** Task statement **
Count the lines below that contain the word "into", and report only that number.

** Provided data **
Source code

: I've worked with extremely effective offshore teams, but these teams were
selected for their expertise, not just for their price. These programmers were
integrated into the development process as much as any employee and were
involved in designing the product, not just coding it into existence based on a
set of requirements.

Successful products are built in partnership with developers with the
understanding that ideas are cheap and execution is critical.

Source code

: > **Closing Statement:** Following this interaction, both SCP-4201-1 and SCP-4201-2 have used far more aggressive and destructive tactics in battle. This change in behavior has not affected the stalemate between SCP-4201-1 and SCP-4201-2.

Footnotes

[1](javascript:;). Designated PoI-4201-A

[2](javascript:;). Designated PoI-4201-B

** The completed task **
2